Extract:
This brings me to kinhin, also known by other names, it means sutra walk in Japanese. Zen Buddhists believe that it is possible to meditate while walking. Walking is of course something that most of us do every day. If it were converted into a spiritual exercise, that could mean harnessing a significant amount of energy.

Anzan Hoshin described walking meditation as "to feel a step when taking a step, in other words, to take a complete step." There is a basic hand position recommended, to make a fist and then cup it in the left hand, hooking the thumb of the left hand into the right hand, the elbows slightly apart and held in front of the body. Unfortunately this might look strange in public. A compromise for regular public use that some people might be more comfortable with would be to do the same thing only with the hands behind the back, at which point it would look like a more normal walk.

Recorded information:
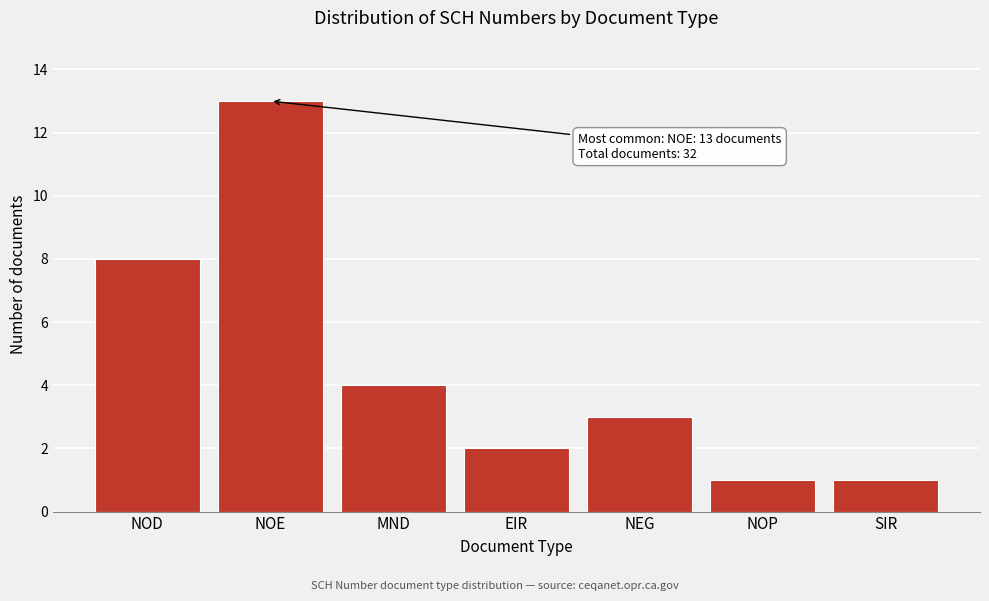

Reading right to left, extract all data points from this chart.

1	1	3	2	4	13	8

==

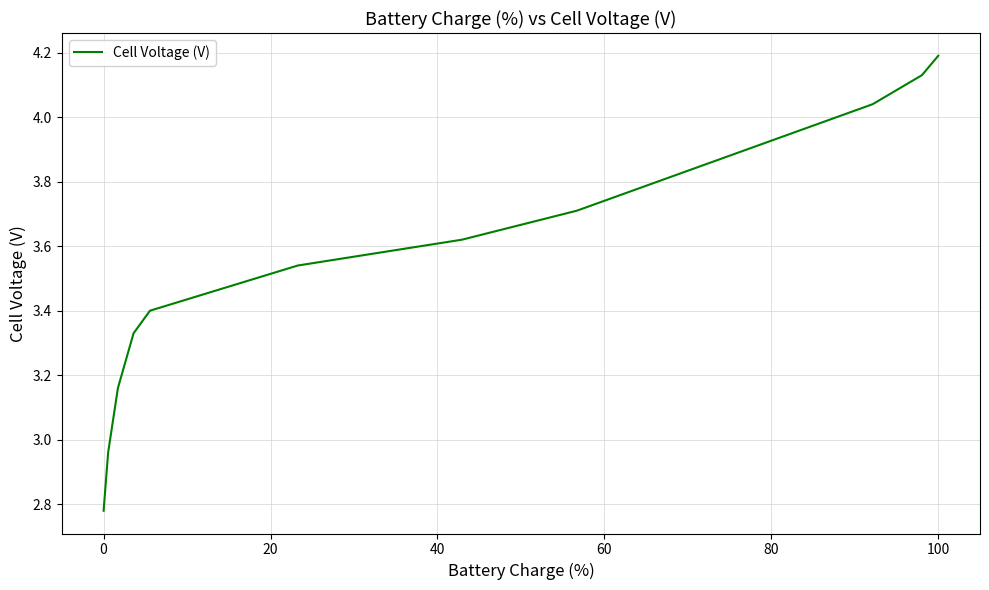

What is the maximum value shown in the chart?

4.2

Required work:
- A) Decide whether each of these statements agrees with the walking meditation text, answering yes or no and quoting the words of the text that settle it: (i) kinhin means sutra walk in Japanese; (ii) the basic recommended hand position keeps the hands behind the back; (iii) Anzan Hoshin described walking meditation as taking a complete step.
- B) Return the stretch of the walking meditation text from "Anzan Hoshin described" through "more normal walk.", copied word for word.
- C) In the walking meditation text, which hand cups the fist in the basic hand position?
The material comes from a separate source.

Solution set:
- A)
(i) Yes: "it means sutra walk in Japanese."
(ii) No: "There is a basic hand position recommended, to make a fist and then cup it in the left hand, hooking the thumb of the left hand into the right hand, the elbows slightly apart and held in front of the body."
(iii) Yes: "to feel a step when taking a step, in other words, to take a complete step."

- B)
Anzan Hoshin described walking meditation as "to feel a step when taking a step, in other words, to take a complete step." There is a basic hand position recommended, to make a fist and then cup it in the left hand, hooking the thumb of the left hand into the right hand, the elbows slightly apart and held in front of the body. Unfortunately this might look strange in public. A compromise for regular public use that some people might be more comfortable with would be to do the same thing only with the hands behind the back, at which point it would look like a more normal walk.

- C) The left hand.